### [Paginatekst]
ECLI:NL:RBZUT:2001:AB8570

Rechtbank Zutphen

Datum uitspraak
16 augustus 2001
Publicatiedatum
4 april 2013
Zaaknummer
37266 HAZA 01-57
Instantie
Rechtbank Zutphen
Type
Uitspraak
Rechtsgebied
Civiel recht
Procedures
  • Eerste aanleg - meervoudig
Rechters
Vindplaatsen
  • Rechtspraak.nl
AI samenvatting door LexboostAutomatisch gegenereerd

Hoger beroep inzake beëindiging particuliere ziektekostenverzekering en premiebetaling

In deze zaak gaat het om een hoger beroep dat is ingesteld door [appellant] tegen een vonnis van de kantonrechter te Apeldoorn. De procedure betreft de beëindiging van een particuliere ziektekostenverzekering bij [geïntimeerde] en de daaruit voortvloeiende premiebetalingsverplichtingen. [appellant] stelt dat hij zijn verzekering rechtsgeldig heeft opgezegd omdat hij in loondienst ging werken en daardoor verplicht verzekerd was voor ziektekosten. De rechtbank heeft echter geoordeeld dat [appellant] niet rechtsgeldig de verzekering heeft opgezegd, omdat hij dit niet conform de voorwaarden heeft gedaan. De rechtbank heeft vastgesteld dat de particuliere ziektekostenverzekering van [appellant] bij [geïntimeerde] door hem niet rechtsgeldig is beëindigd, en dat hij derhalve de verschuldigde premies moet betalen. De rechtbank bekrachtigt het eerdere vonnis van de kantonrechter en veroordeelt [appellant] in de kosten van het geding in hoger beroep. De uitspraak is gedaan op 16 augustus 2001.

Uitspraak

ARRONDISSEMENTSRECHTBANK TE ZUTPHEN
Rolnummer: 37266 HAZA 01-57
Uitspraak : 16 augustus 2001
Vonnis van de meervoudige kamer voor burgerlijke zaken in de zaak in hoger beroep tussen:
[appellant],
wonende te [woonplaats],
appellant,
procureur: mr. A.C.G. Reezigt,
en
[geïntimeerde],
gevestigd te [vestigingsplaats],
geïntimeerde,
procureur: mr. M.A.D. Kok.
Partijen worden in dit vonnis mede aangeduid als [appellant] en [geïntimeerde].
1. Het verloop van de procedure
In eerste aanleg
Dit verloop blijkt uit:
· de vonnissen d.d. 7 juni 2000 en 11 oktober 2000 van de kantonrechter te Apeldoorn, gewezen onder zaaknummer [zaaknummer]
In hoger beroep
Dit verloop blijkt uit:
· het exploot van dagvaarding d.d. 8 januari 2001, waarbij [appellant] in hoger beroep is gekomen van vorenbedoeld vonnis d.d. 11 oktober 2000 van de kantonrechter
· de memorie van grieven
· de memorie van antwoord.
2. De ontvankelijkheid
Het hoger beroep is tijdig ingesteld en het vonnis waarvan beroep is daarvoor vatbaar, zodat [appellant] in zoverre in het hoger beroep kan worden ontvangen.

### [Uit te voeren opdrachten]
a: Neem uit de uitspraak letterlijk het gedeelte over vanaf "2. De ontvankelijkheid" tot en met "kan worden ontvangen.".
b: Noem alle verschillende datums die in de uitspraak voorkomen.

### [Aangeleverde gegevens]
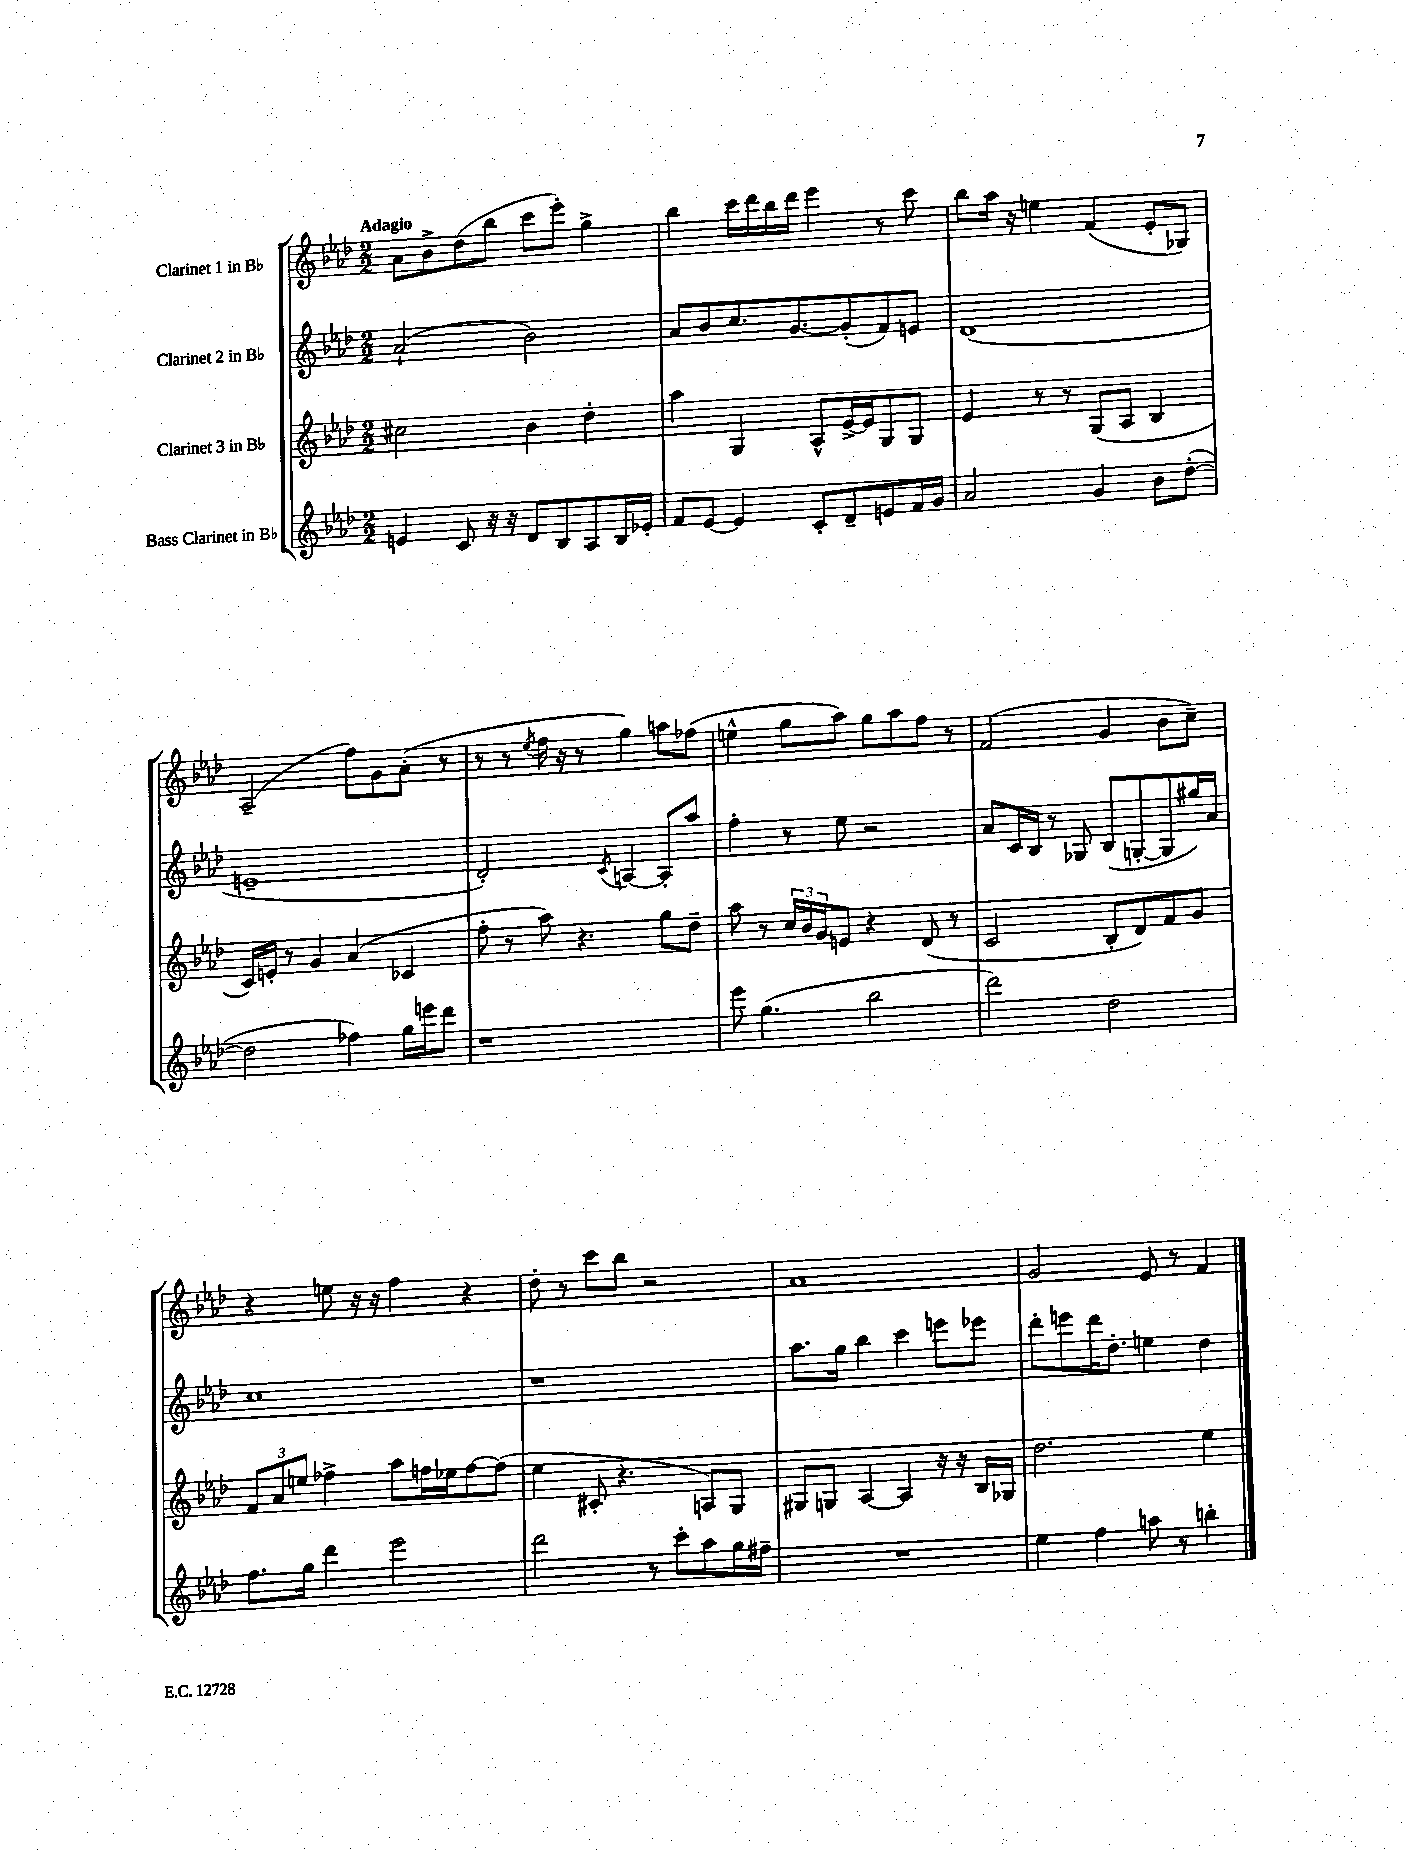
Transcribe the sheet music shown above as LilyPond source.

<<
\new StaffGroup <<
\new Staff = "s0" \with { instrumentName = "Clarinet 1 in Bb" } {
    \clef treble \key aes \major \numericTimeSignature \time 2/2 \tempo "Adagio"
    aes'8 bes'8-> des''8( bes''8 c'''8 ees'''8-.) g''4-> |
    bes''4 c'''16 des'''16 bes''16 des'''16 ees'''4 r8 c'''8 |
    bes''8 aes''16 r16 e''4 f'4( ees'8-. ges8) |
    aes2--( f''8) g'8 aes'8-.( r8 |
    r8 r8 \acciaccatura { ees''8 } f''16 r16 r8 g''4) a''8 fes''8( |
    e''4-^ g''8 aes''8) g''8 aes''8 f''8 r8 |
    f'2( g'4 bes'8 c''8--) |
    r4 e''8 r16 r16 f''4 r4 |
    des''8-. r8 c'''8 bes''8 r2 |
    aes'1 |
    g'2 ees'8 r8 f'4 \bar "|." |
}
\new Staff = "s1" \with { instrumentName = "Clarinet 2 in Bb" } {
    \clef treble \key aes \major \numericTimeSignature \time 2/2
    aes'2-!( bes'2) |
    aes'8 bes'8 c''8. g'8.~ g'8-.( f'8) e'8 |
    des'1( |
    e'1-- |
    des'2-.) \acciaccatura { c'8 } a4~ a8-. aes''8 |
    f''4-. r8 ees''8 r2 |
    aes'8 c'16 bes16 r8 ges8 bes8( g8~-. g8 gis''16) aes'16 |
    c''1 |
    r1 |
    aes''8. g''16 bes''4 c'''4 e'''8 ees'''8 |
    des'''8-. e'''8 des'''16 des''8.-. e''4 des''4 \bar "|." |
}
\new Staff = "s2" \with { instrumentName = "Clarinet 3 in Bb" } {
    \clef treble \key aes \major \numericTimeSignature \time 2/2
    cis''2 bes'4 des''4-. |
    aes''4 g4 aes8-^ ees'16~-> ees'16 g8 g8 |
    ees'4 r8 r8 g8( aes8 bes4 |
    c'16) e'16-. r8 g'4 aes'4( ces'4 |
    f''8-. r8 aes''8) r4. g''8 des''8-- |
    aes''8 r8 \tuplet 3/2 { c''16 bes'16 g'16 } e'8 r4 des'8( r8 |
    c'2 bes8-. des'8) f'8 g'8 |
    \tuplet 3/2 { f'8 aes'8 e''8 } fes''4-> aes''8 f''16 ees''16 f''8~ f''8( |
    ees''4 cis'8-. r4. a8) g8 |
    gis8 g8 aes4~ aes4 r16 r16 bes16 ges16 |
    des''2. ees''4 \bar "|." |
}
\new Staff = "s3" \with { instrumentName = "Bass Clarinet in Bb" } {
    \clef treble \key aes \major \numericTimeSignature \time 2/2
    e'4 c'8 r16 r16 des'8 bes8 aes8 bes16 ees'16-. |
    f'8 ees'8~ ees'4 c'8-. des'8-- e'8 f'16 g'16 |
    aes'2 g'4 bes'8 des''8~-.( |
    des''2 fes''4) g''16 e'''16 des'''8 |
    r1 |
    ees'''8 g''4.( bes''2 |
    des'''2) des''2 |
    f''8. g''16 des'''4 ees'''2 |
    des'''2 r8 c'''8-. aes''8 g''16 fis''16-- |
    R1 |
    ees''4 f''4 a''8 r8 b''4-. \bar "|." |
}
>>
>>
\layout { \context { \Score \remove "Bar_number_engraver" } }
==
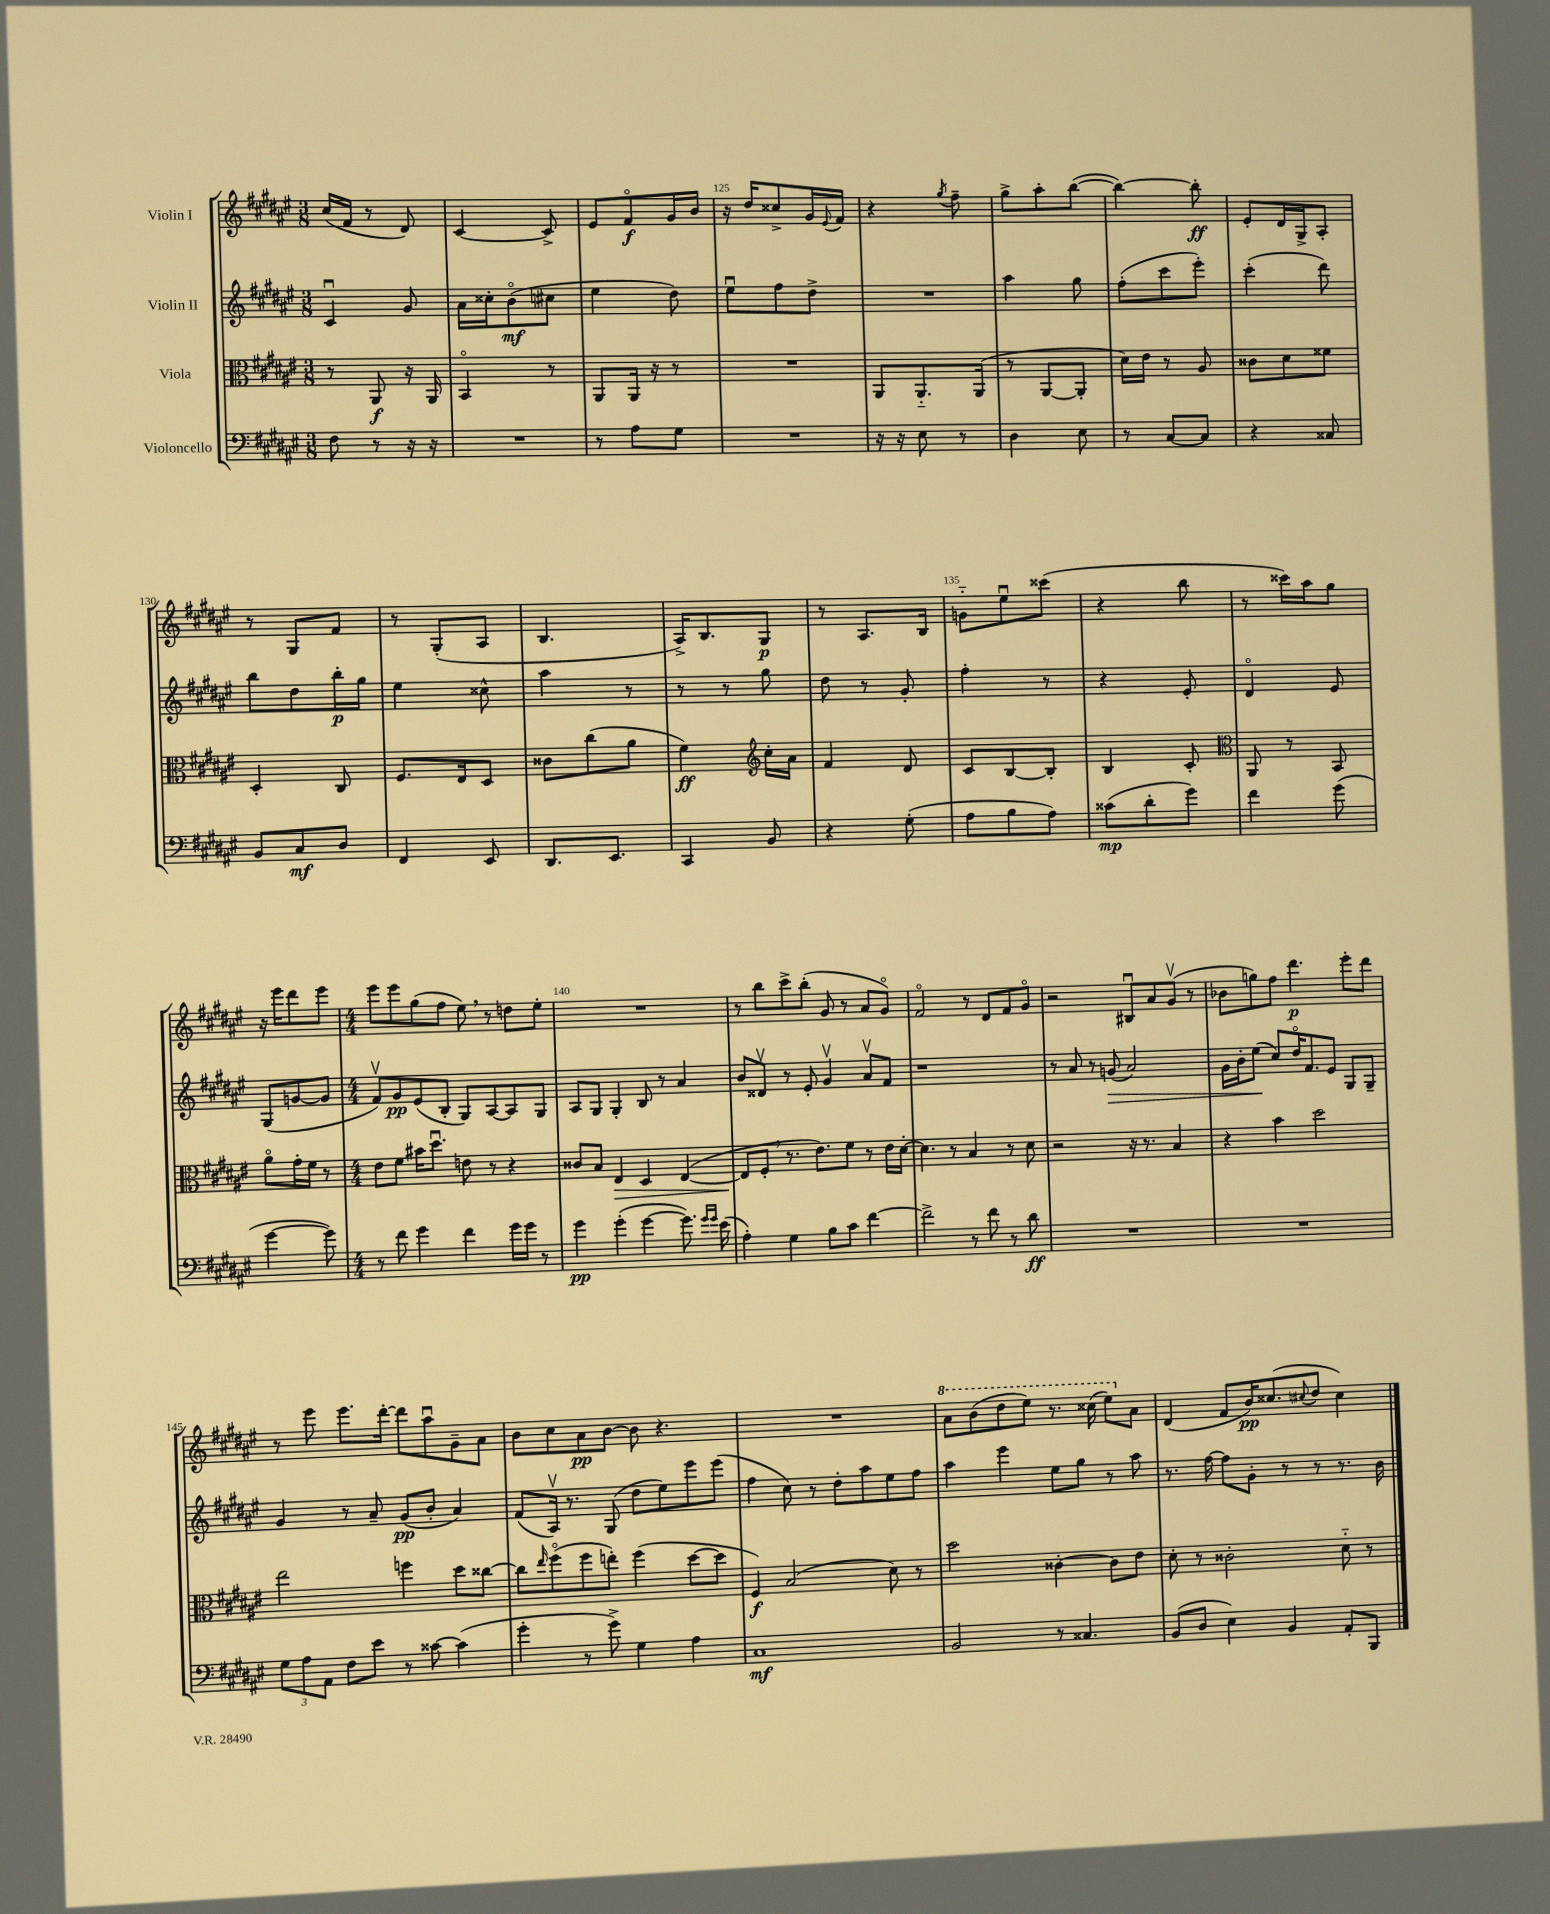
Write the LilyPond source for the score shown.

### [Antwoorden per opdracht]
a:
2. De ontvankelijkheid
Het hoger beroep is tijdig ingesteld en het vonnis waarvan beroep is daarvoor vatbaar, zodat [appellant] in zoverre in het hoger beroep kan worden ontvangen.

b:
- 16 augustus 2001
- 4 april 2013
- 7 juni 2000
- 11 oktober 2000
- 8 januari 2001